EXTRACT —

┌──

The tooth surface of a curvilinear-tooth gear was known in past years. Recently, there are several successful generating methods to fabricate the curvilinear-tooth gear.
Liu [1] proposed the manufacture of the cylindrical gear with curvilinear shaped teeth by using a face mill-cutter with a special machine, and stated that the merits of curvilinear-tooth gears include higher bending strength, lower noise, better lubrication effect, and no axial thrust force. Dai et al. [2] proposed the manufacture of a cylindrical gear with curved teeth by using a CNC hobbing machine with an attachment for the hob head, male and female flying cutters. Andrei et al. [3]
developed a special cutting tool to generate the curved face width gears for non-metallic materials. As to theoretically study on the curvilinear-tooth gear, Tseng and Tsay [4] considered an imaginary rack cutter with a curved-tooth to develop the mathematical model of cylindrical gears with curvilinear shaped teeth, and investigated the tooth undercutting of curvilinear-tooth gears.
Owing to easy tool settings, high efficiency and reliable quality, hob cutters have been widely used for manufacturing a variety of gears such as spur, helical, and worm gears. A hob cutting mechanism is a mechanism with multiple degrees of freedom in the process of gear generation. Chang et al. [5] proposed a general gear mathematical
model simulating the generation process of a 6-axis CNC hobbing machine when the hob’s swivel axis is fixed. Fang and Tsay [6] applied an oversized hob cutter to generate the worm gear and investigated the bearing contacts of the ZN-type worm gear set. The geometry of a hob and generating simulation of cylindrical gears are proposed by Kim [7]. However, the tooth surfaces of spur, and helical gear, cut by hobbing with a feed motion, are one parameter enveloping. The necessary and sufficient conditions of the envelope for a two-parameter family of surfaces were proposed by Litvin and Seol [8]. They applied the developed theory to study the generation of helical gears by a ground involute worm.
As is well known, gears with tooth undercutting may decrease the load capacity of a gear pair. Kin [9] applied the contact-line envelope and the pressure-angle limit concepts to prevent the tooth undercutting of worm and worm gear surfaces. Fong and Tsay [10] utilized surface unit normal vectors to investigate the tooth undercutting of spiral bevel gears. Bair and Tsay [11] evaluated the undercutting line of a ZK-type dual-lead worm gear set by searching the zero unit-normal vectors on the tooth surfaces.
An important contribution to the avoidance of tooth undercutting was made by Litvin [12-14] who proposed a detailed investigation on the condition of tooth nonundercutting by considering the relative velocities and the differential equation of meshing. The approach proposed by Litvin to predict tooth undercutting has been applied to study the undercutting phenomenon of various types of gears. The tooth undercutting analysis for noncircular gears generated by shaper cutters was investigated by Chang and Tsay [15]. Liu and Tsay [16] applied Litvin’s method to study the tooth undercutting of beveloid gears. Chen and Tsay [17] presented a mathematical model for modified circular arc helical gears generated by an imaginary
circular arc rack cutter and discussed the tooth undercutting of the proposed helical gears.

└──

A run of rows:
┌──

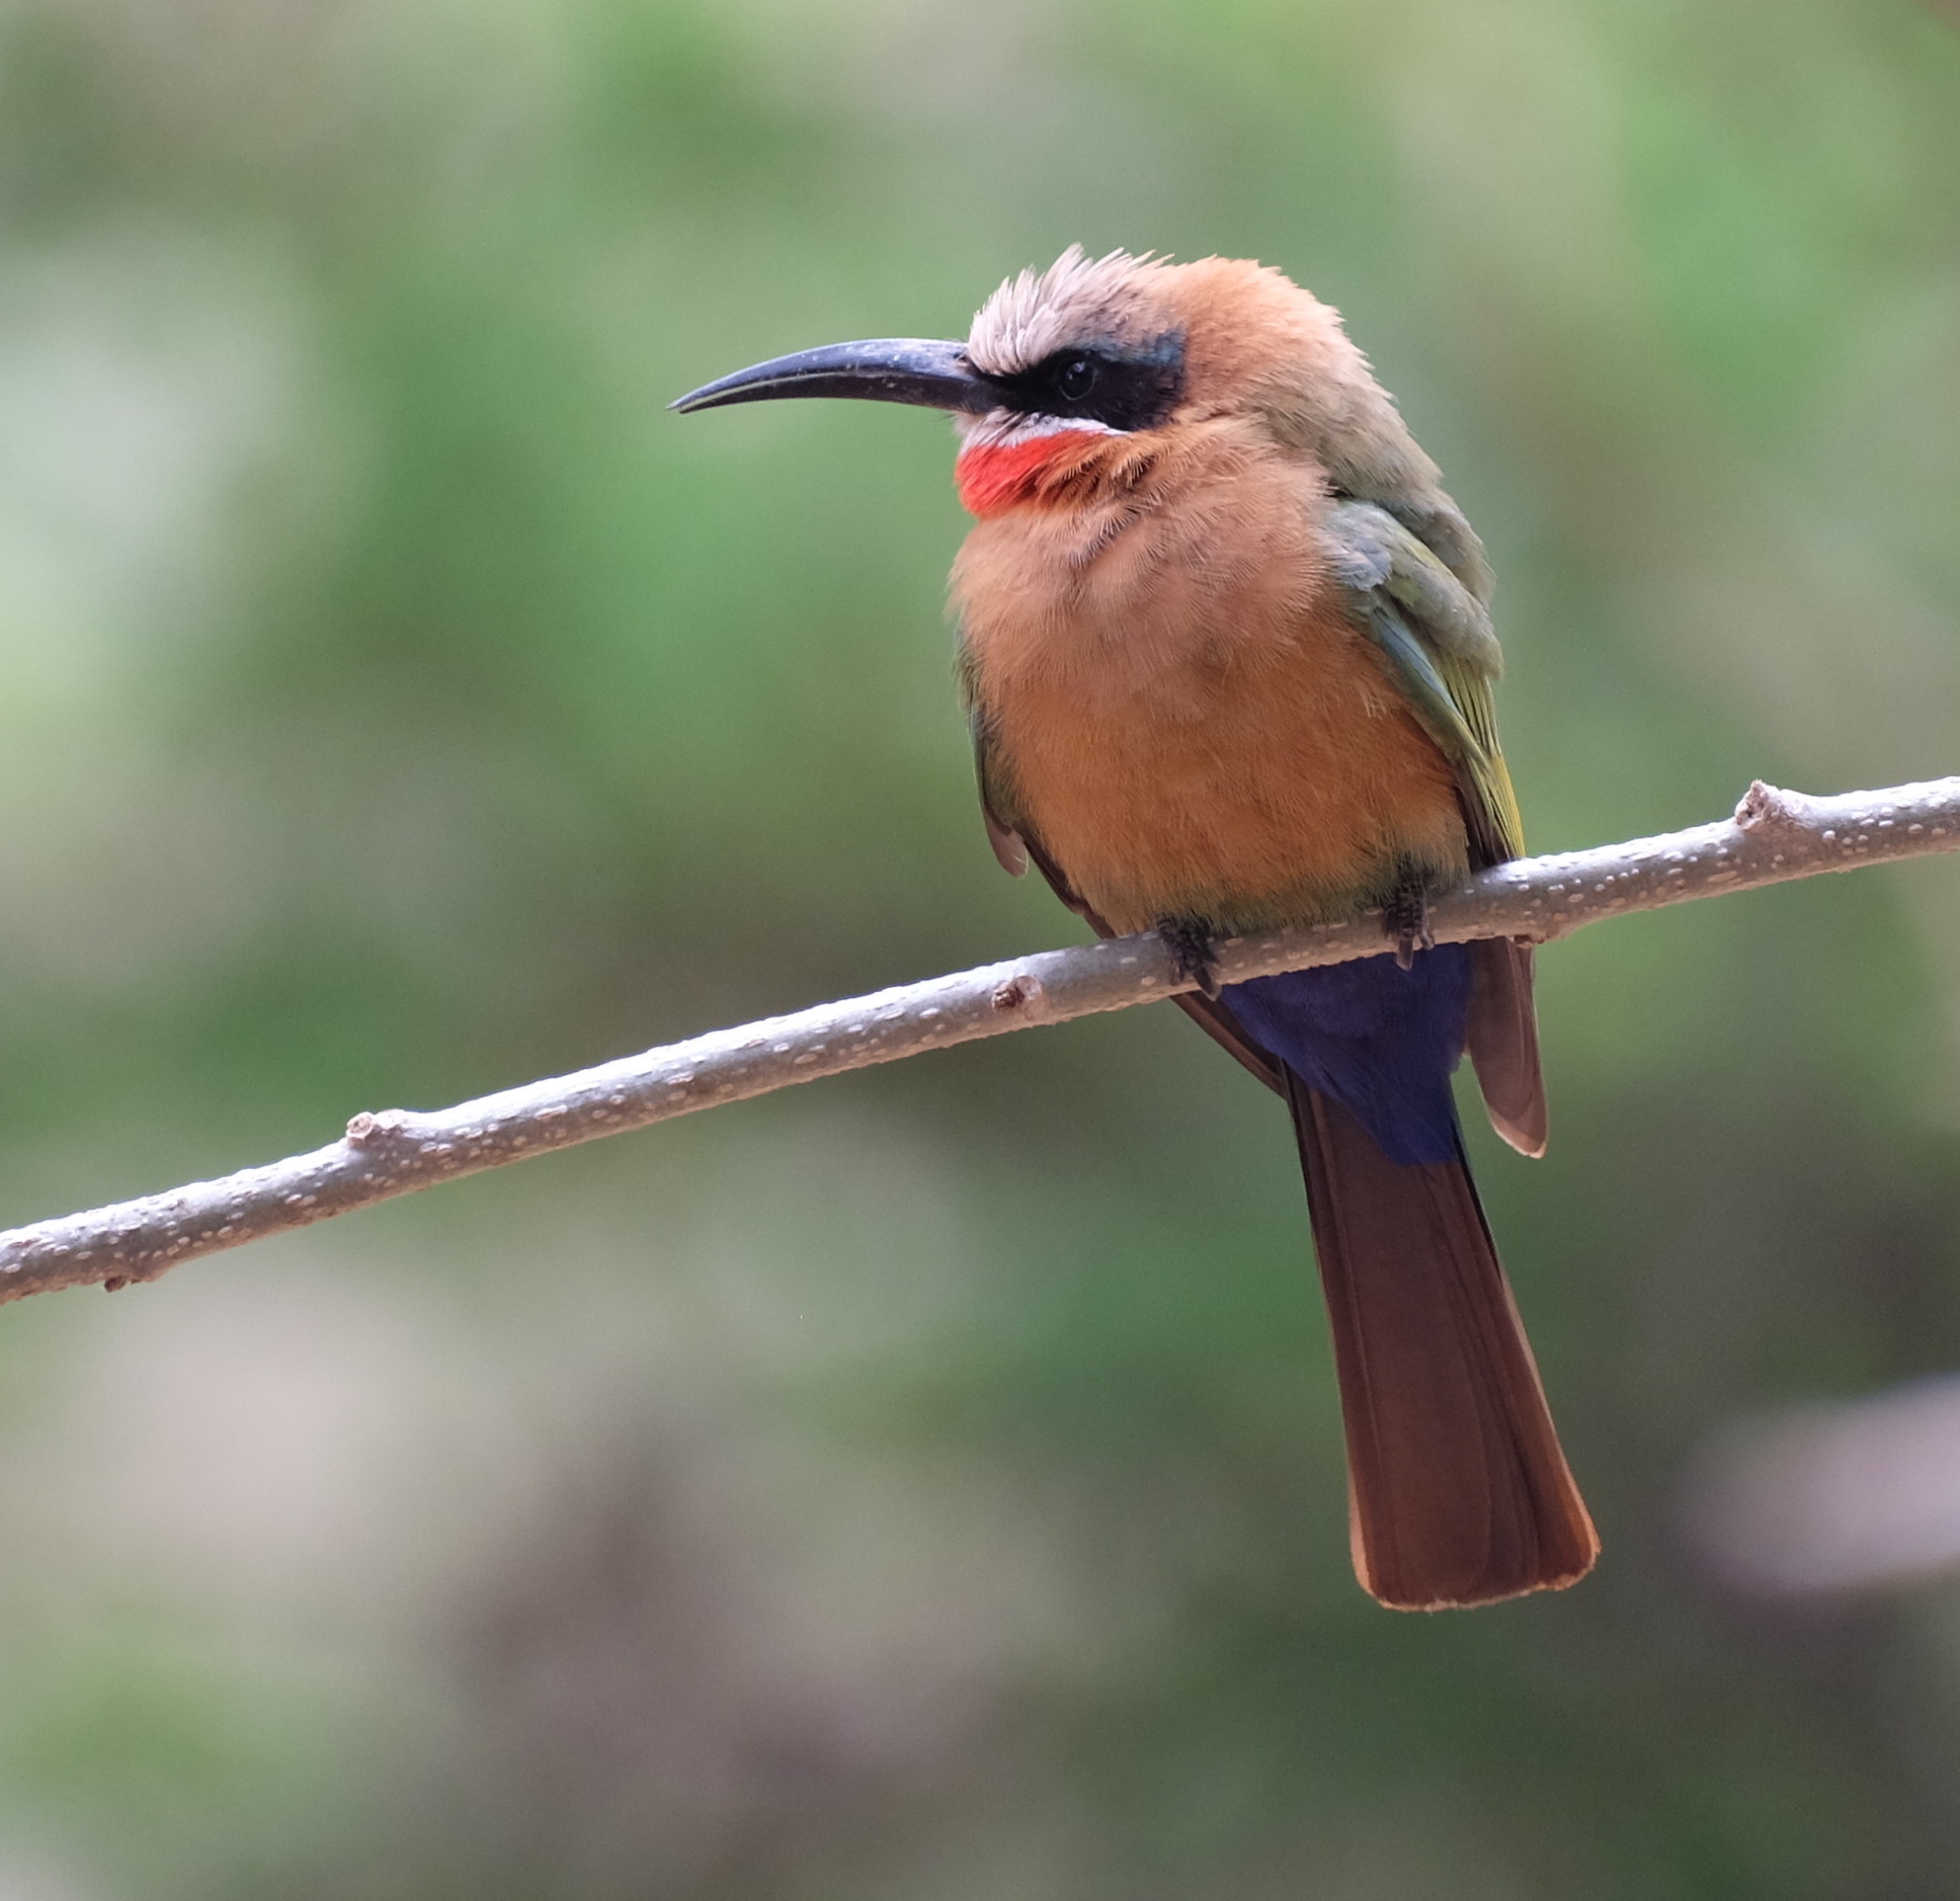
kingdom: Animalia
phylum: Chordata
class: Aves
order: Coraciiformes
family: Meropidae
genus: Merops
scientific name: Merops bullockoides
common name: White-fronted bee-eater
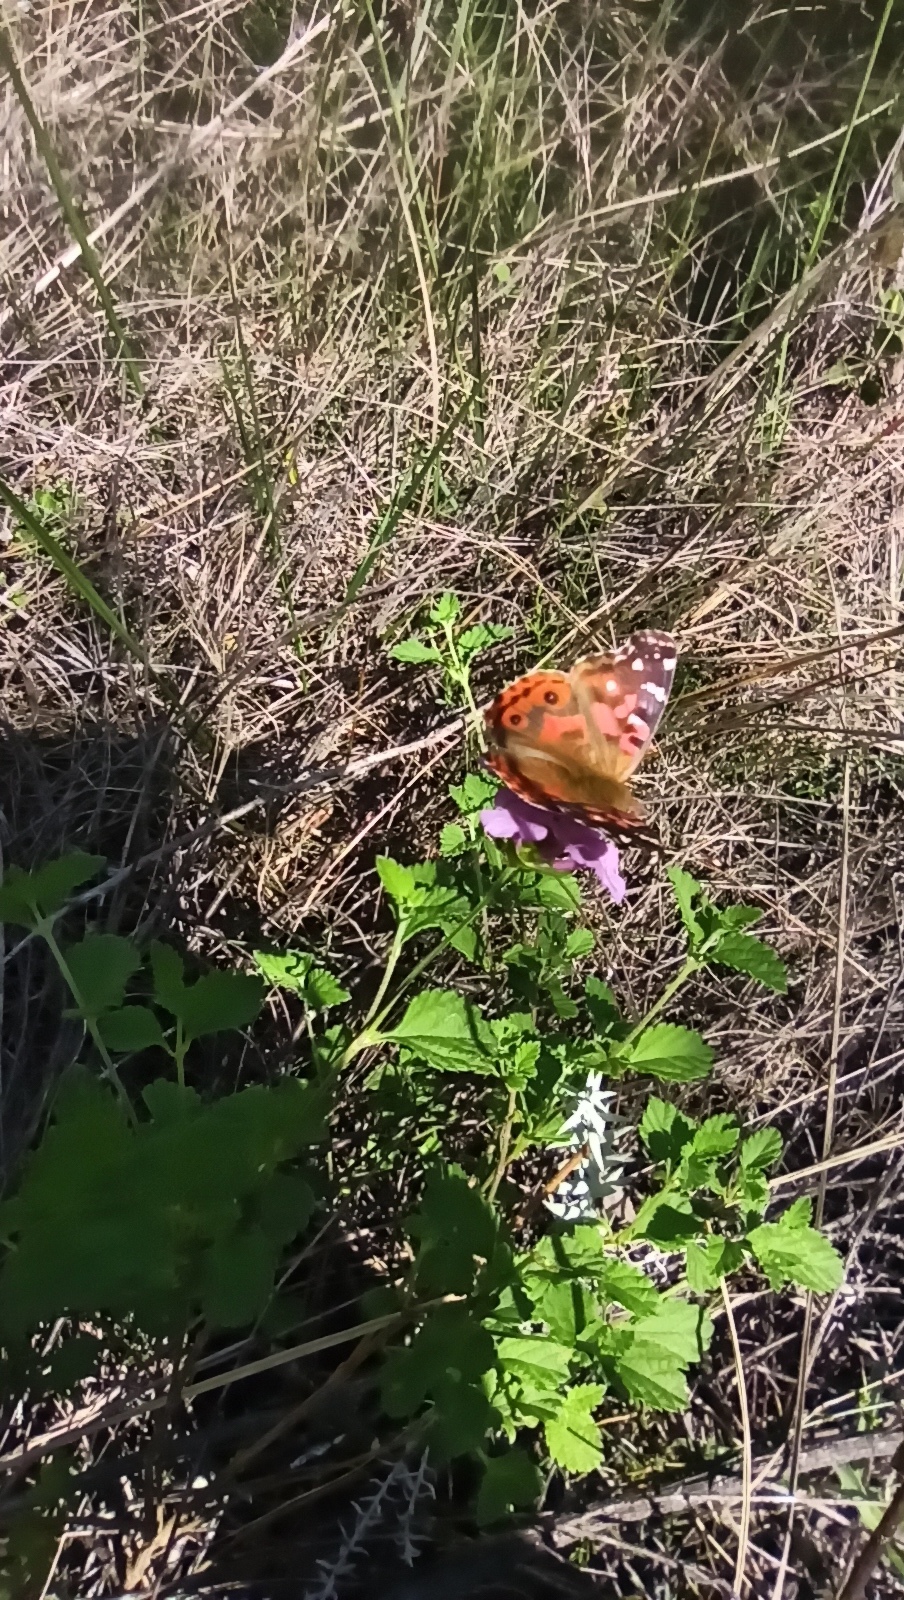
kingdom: Animalia
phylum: Arthropoda
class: Insecta
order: Lepidoptera
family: Nymphalidae
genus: Vanessa
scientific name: Vanessa braziliensis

└──

STATED TASK —
Please state which merits of curvilinear-tooth gears Liu gives, according to the text on curvilinear-tooth gears.

EXPECTED ANSWER —
Higher bending strength, lower noise, better lubrication effect, and no axial thrust force.